Between the second and third figures, Orser went with Jensen to a soccer field behind the arena, where they talked about the skater’s new restaurant in Toronto and were warmed by the sight of the Olympic flame across the street at McMahon Stadium.

It was a satisfying day for Team Orser. Although the Canadian is in third place behind the Soviet Union’s Alexander Fadeev and the United States’ Brian Boitano after the compulsory figures, which count toward 30% of the final score, Orser is in a significantly better position entering tonight’s short program than he was four years ago at the Winter Games in Sarajevo, Yugoslavia.

Orser won the short and long programs in 1984, but he could not overcome his ninth-place finish in the compulsory figures and settled for the silver medal as the United States’ Scott Hamilton won the gold.

After also finishing second in the next three world championships--to Hamilton in 1984, Fadeev in 1985 and Boitano in 1986--Orser began to wonder if he would ever stand on the top level of the victory stand. That is when he began working with Jensen.

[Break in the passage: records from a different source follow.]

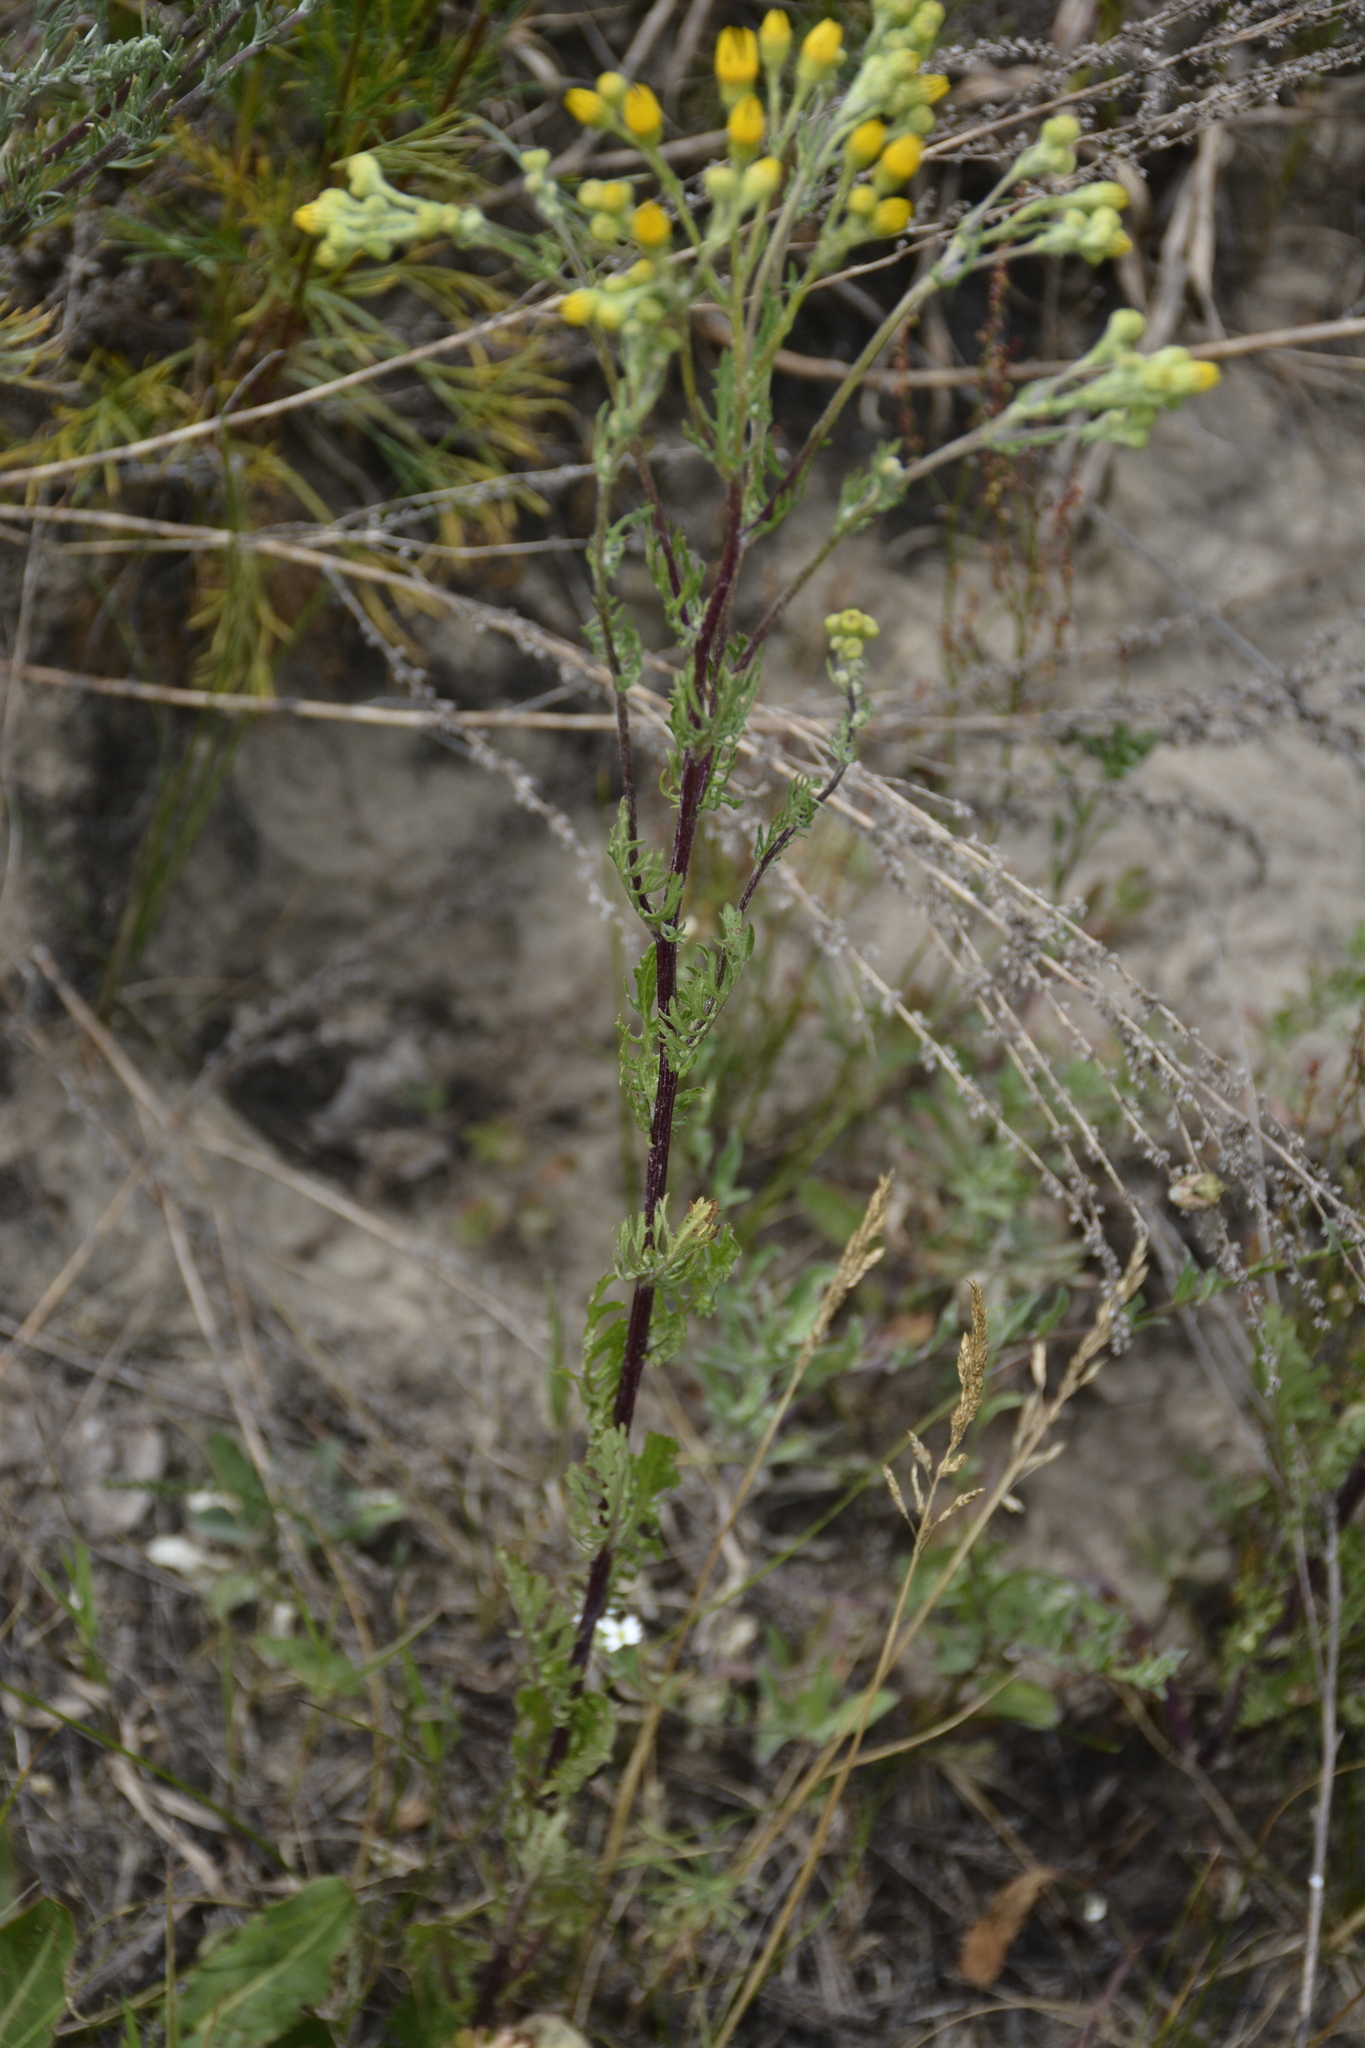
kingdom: Plantae
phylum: Tracheophyta
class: Magnoliopsida
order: Asterales
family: Asteraceae
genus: Jacobaea
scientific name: Jacobaea vulgaris
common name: Stinking willie
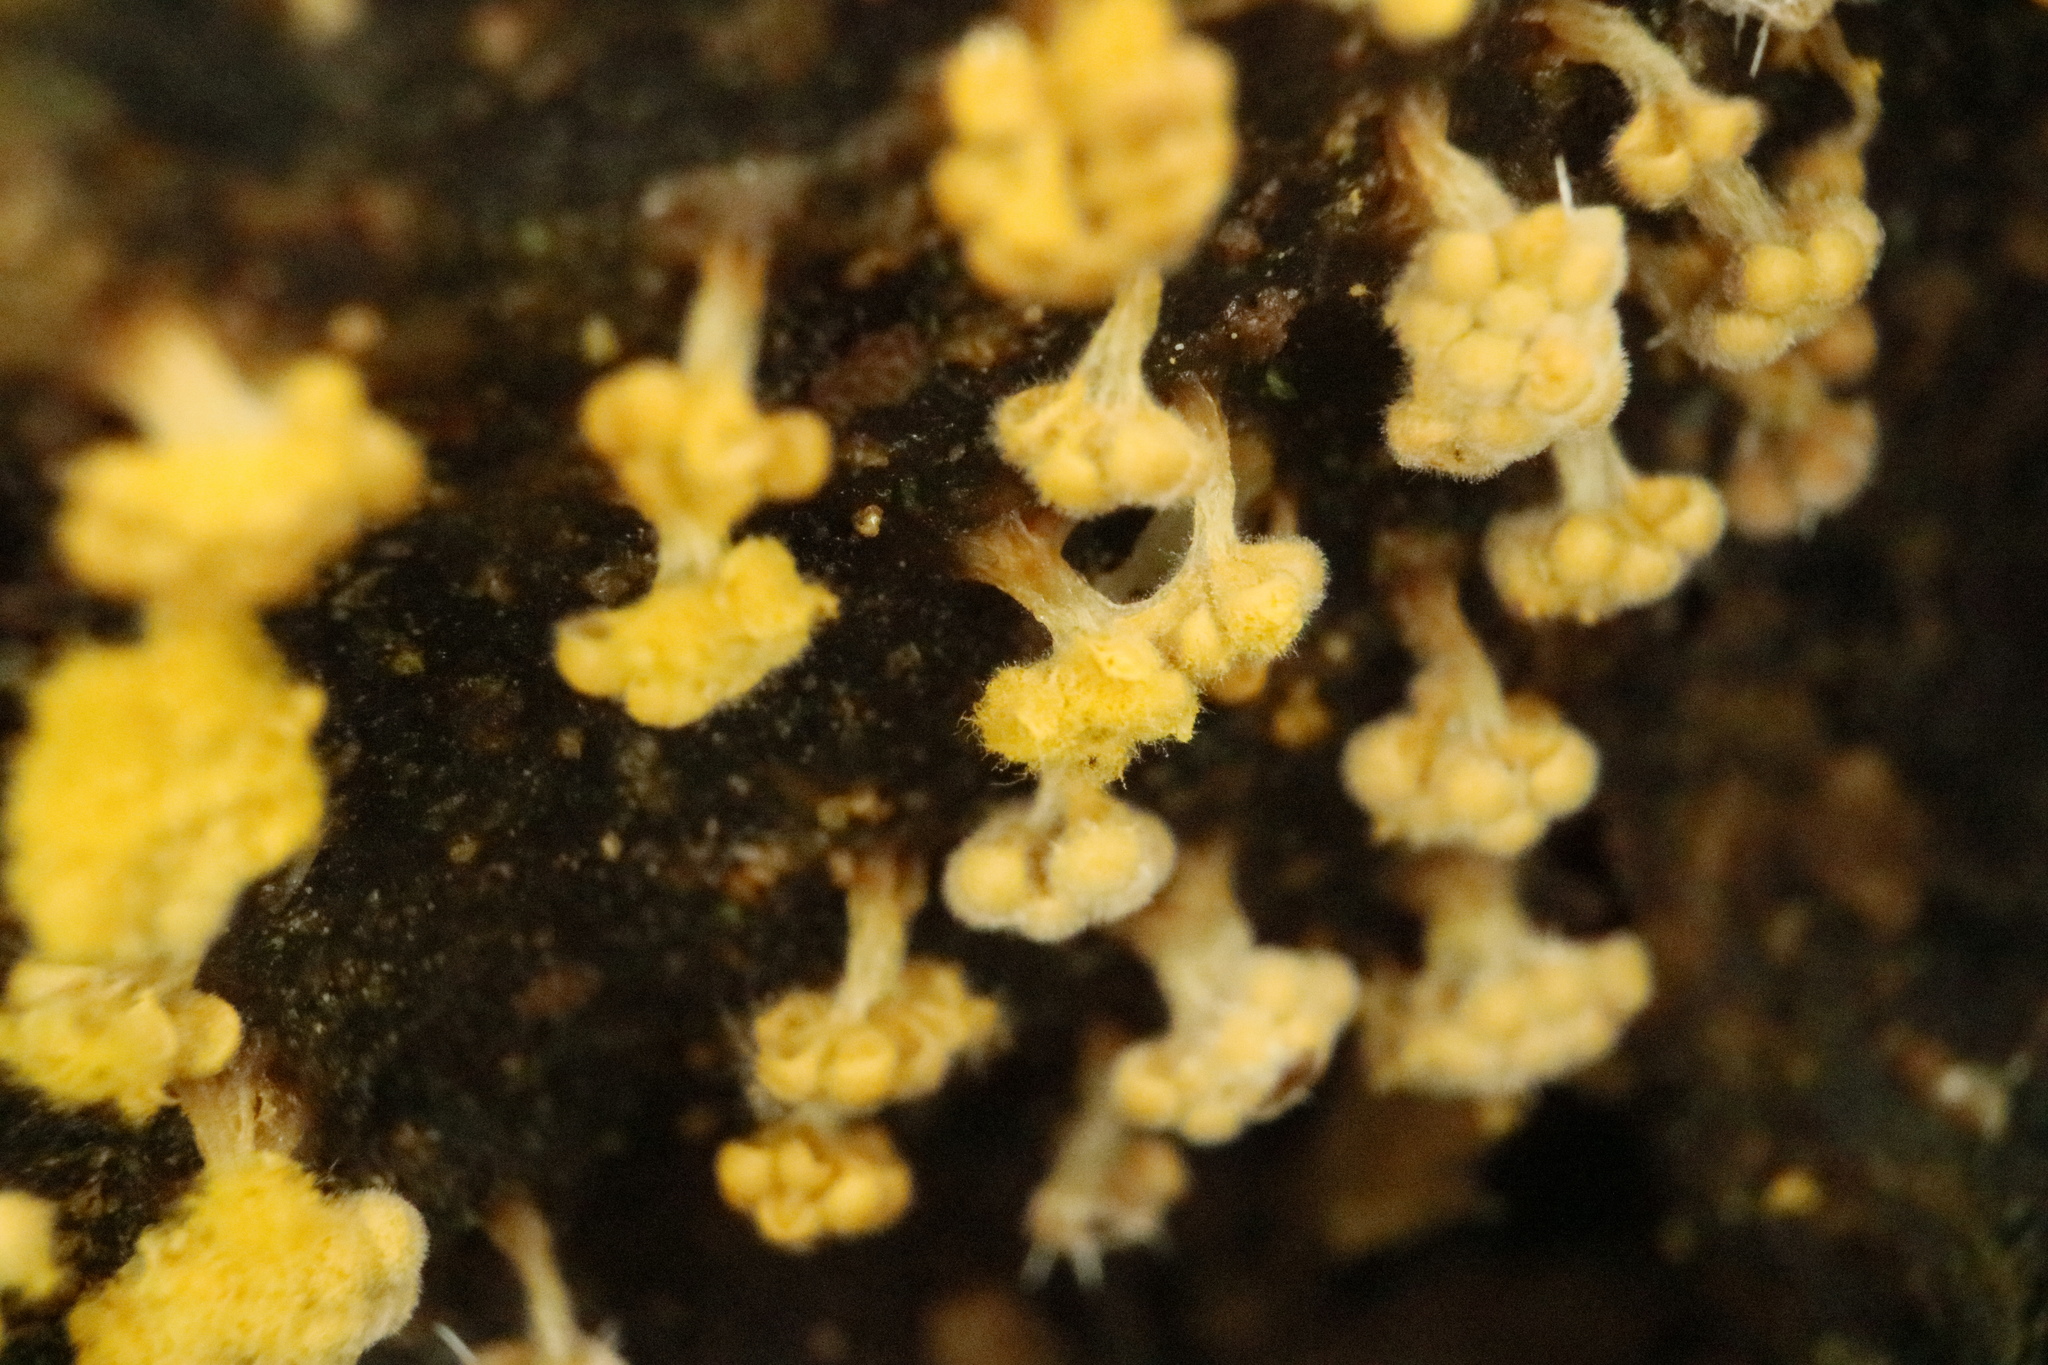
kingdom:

Orser has an eight-person “support staff.” Almost everyone else refers to it as an entourage, but he hates the word. Team Orser consists of his coach, his masseuse, his choreographer, his costume designer, his nutritionist, his financial manager, his public relations agent and his psychologist. The psychologist is Jensen, the person Orser relies on most.

Advertisement

The Canadian Figure Skating Assn. hired Jensen three years ago, but Orser did not begin working with him until after the 1986 World Championships in Geneva. One year later, Orser won the World Championship in Cincinnati. He does not believe it is coincidental.

“You train 11 months of the year for that one night, and I didn’t want to take the chance of not being mentally ready,” Orser said. “I didn’t know how to deal with going out to skate knowing that I could win. Should I be excited, nervous, apprehensive? Now I know how to deal with it.

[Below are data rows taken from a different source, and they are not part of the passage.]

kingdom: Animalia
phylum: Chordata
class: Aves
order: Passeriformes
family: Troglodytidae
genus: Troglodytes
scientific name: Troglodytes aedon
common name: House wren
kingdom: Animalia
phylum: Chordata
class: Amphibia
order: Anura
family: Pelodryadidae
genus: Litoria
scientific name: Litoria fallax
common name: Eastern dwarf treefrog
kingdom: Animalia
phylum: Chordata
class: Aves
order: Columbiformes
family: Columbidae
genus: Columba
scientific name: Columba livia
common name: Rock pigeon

“In Geneva, I was in a hoping mode. I went onto the ice hoping I would skate well. In Cincinnati, I stepped on the ice knowing I was going to skate well and looking forward to it.”

Jensen said it is particularly important that Orser be mentally prepared this week because of the burden he has to bear as a gold-medal favorite, perhaps the only one the host country has. The expectations will be greater than ever after the compulsory figures. He also was third after the figures last year, when he won the World Championship.

“There’s more pressure on Canadian skaters than ever before,” said Jensen, who also works with medal contender Elizabeth Manley. “My job is to blend into the team and become a part of it. Sports psychology isn’t special or different. It’s just something that has been neglected for too long.”

But some Canadians are concerned about such mind games, wondering whether their athletes are becoming too dependent on Jensen. Speaking about psychologists in general, former Olympian Abby Hoffman, director of Sport Canada, told The Calgary Sun that a psychologist may become “just one more person the athlete can let down.”

Advertisement

She said she worries about “whether the psychologist is preempting the kind of creative process that’s part of what being an athlete is all about. It may take the athlete longer to get there by himself, doing it on his own, but maybe it’s necessary. The challenge is that at a time when you need to get your (act) together, you do it by yourself.”

At a news conference last week, a reporter asked Orser how he would cope if Jensen was not there at an important competition.

“Oh, he’d be there,” Orser said.

The reporter persisted.

“Well,” Orser said, “that would be just one more obstacle, another unannounced obstacle, and we’ve simulated all of those.”

Boitano said in his press conference the next day that he does not have a psychologist. He said that because he is going to be on the ice by himself, he does not want to depend on anyone but himself. Perhaps it will be one against two, the American against Orser and Jensen, but Boitano left the impression that he likes his odds.